A check with Fogbuster shows they have a conversion kit to turn my one sprayer kit into a two sprayer kit.  It's not on the website, but they tell me it's $180.


----------



## rowbare (Jun 14, 2018)

Drill a hole in the casting and screw the mag base arm into it.

There is a nice 3D printed adapter that lets you put the fogbuster nozzle on a locline. It was on a NYCNC video about 40 seconds in: 




In the comment the maker says to google 'fogbuster enclosure'

bob


----------



## dlane (Jun 14, 2018)

Wow there real proud of those things, is there enough pressure to blow the chips out


----------



## Boswell (Jun 14, 2018)

I feel it does a good enough job of chip removal but I don't try to push for the maximum speed possible and Chip removal is probably what limits me from going faster. I would expect Flood coolant would be best for maximum chip removal. I find the Fog Buster easy to use, instant on (unlike the coolmist system) and does well enough for all my needs.  

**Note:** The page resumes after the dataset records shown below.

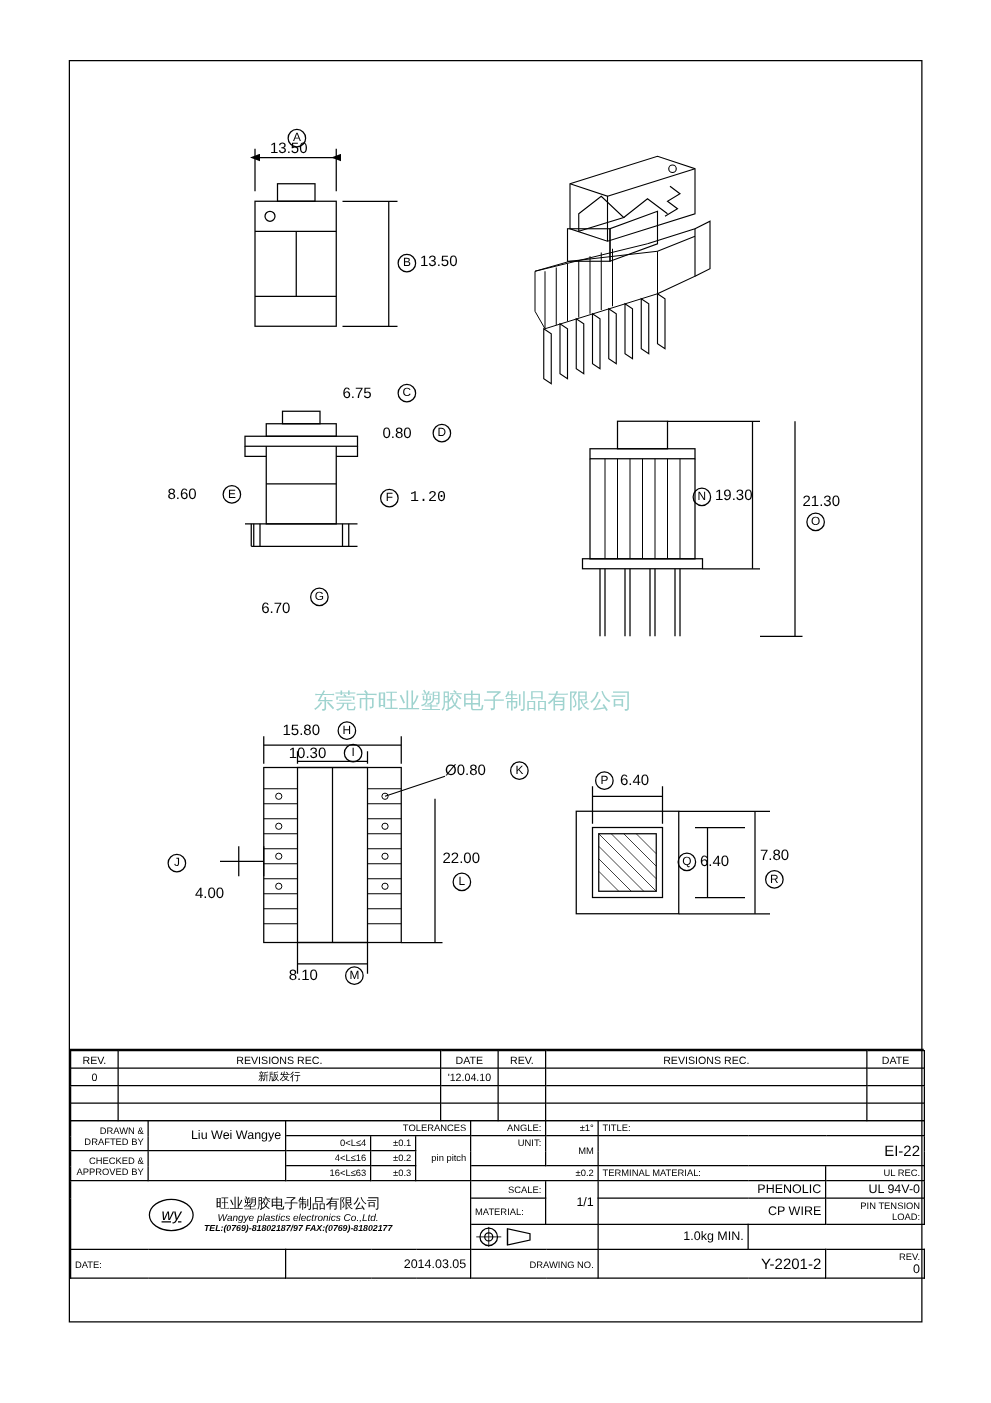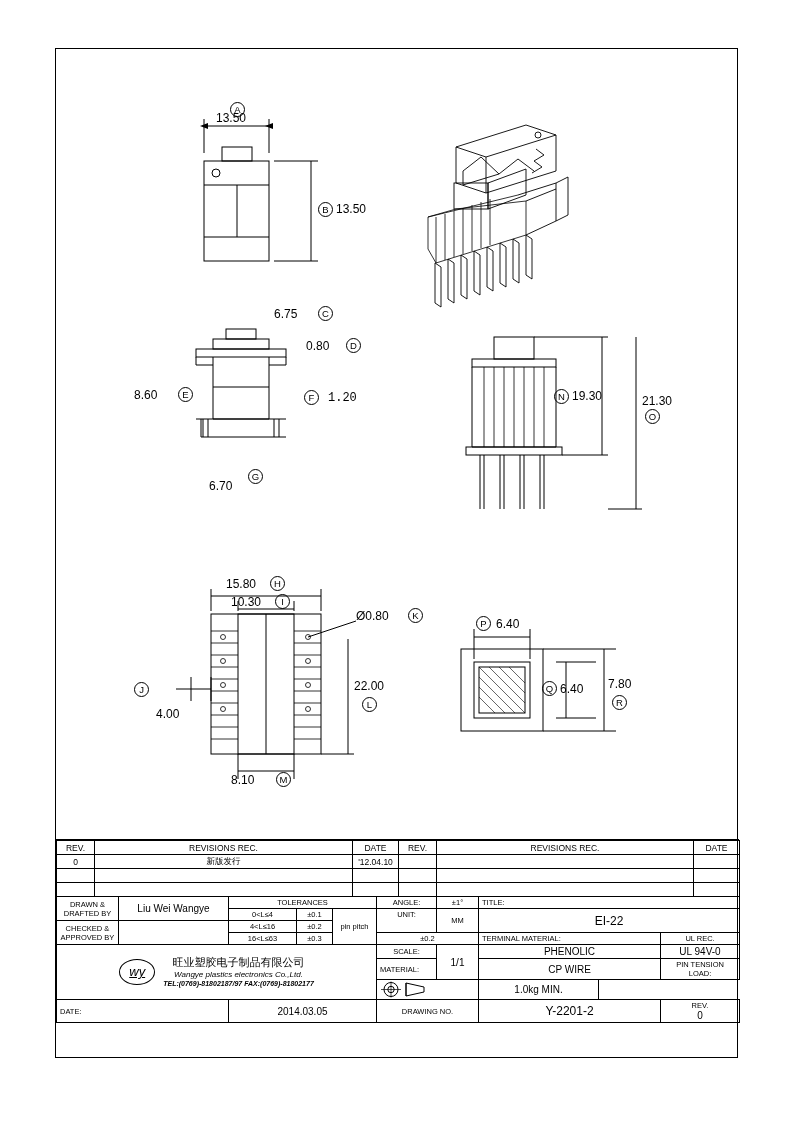--- a/index.html
+++ b/index.html
@@ -10,21 +10,21 @@
   .circled{display:inline-block;border:1px solid #000;border-radius:50%;width:13px;height:13px;line-height:13px;text-align:center;font-size:9.5px;}
   .lbl{position:absolute;font-size:12px;white-space:nowrap;}
   .watermark{position:absolute;left:195px;top:500px;font-size:17px;color:#9fd3cf;white-space:nowrap;font-family:"Liberation Sans",sans-serif;}
   
   .tb{position:absolute;left:0;top:790px;width:683px;height:220px;border-top:1.5px solid #000;box-sizing:border-box;}
   table{border-collapse:collapse;font-size:8.5px;}
   .rev-table{width:683px;table-layout:fixed;}
   .rev-table td,.rev-table th{border:1px solid #000;height:13px;padding:0 3px;font-weight:normal;text-align:center;}
   .main-table{width:683px;table-layout:fixed;}
   .main-table td{border:1px solid #000;padding:1px 3px;vertical-align:middle;}
-  .c{text-align:center;}
+  .c{text-align:right;}
   .l{text-align:left;}
   .big{font-size:12px;margin-top:20px;}
   .mid{font-size:10px;}
   .sm{font-size:7.5px;}
   .logo-cell{text-align:center;line-height:1.25;}
   .cn{font-size:11px;font-family:"DejaVu Sans",sans-serif;}
   .en{font-size:8px;font-style:italic;}
   .tel{font-size:7px;font-weight:bold;font-style:italic;}
   .wy{display:inline-block;width:34px;height:24px;border:1.2px solid #000;border-radius:50%;font-style:italic;font-size:13px;line-height:24px;text-align:center;vertical-align:middle;margin-right:4px;text-decoration:underline;}
 </style>
@@ -266,20 +266,21 @@
     <div class="lbl" style="left:175px;top:724px;">8.10</div>
     <div class="lbl" style="left:220px;top:723px;"><span class="circled">M</span></div>
 
     <div class="lbl" style="left:420px;top:567px;"><span class="circled">P</span></div>
     <div class="lbl" style="left:440px;top:568px;">6.40</div>
     <div class="lbl" style="left:486px;top:632px;"><span class="circled">Q</span></div>
     <div class="lbl" style="left:504px;top:633px;">6.40</div>
     <div class="lbl" style="left:552px;top:628px;">7.80</div>
     <div class="lbl" style="left:556px;top:646px;"><span class="circled">R</span></div>
 
+    <div class="watermark">东莞市旺业塑胶电子制品有限公司</div>
   </div>
 
   <div class="tb">
 
     <table class="rev-table">
       <colgroup>
           <col style="width:38px">
           <col style="width:258px">
           <col style="width:46px">
           <col style="width:38px">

I am going to look into the 3d printed adapter to the locline system


----------



## MontanaAardvark (Jun 14, 2018)

rowbare said:


> Drill a hole in the casting and screw the mag base arm into it.
> 
> There is a nice 3D printed adapter that lets you put the fogbuster nozzle on a locline. It was on a NYCNC video about 40 seconds in:
> 
> ...



Interesting approach.  The Loc Line just is a cover for the two hoses going the Fogbuster.  The Fogbuster works the same way, and the output 1/8" tube is still the same, it just makes positioning it easier.

Which is a good thing.  Not sure it would work on the Grizzly.


----------



## kd4gij (Jun 14, 2018)

MontanaAardvark said:


> Does that clamp on the right hold the tube?
> 
> I just measured some parts on the table from the headstock and found only one place I could get the magnetic head to work, so I think this isn't very likely to work for me.  That's it hanging upside down next to the spindle.
> 
> View attachment 269586




 I have a G0704 and I use the mini mag base stuck on the bottom of the control box.

https://www.ebay.com/itm/Adjustable...121941?hash=item2592966d95:g:yVQAAMXQ74JTS4i5


----------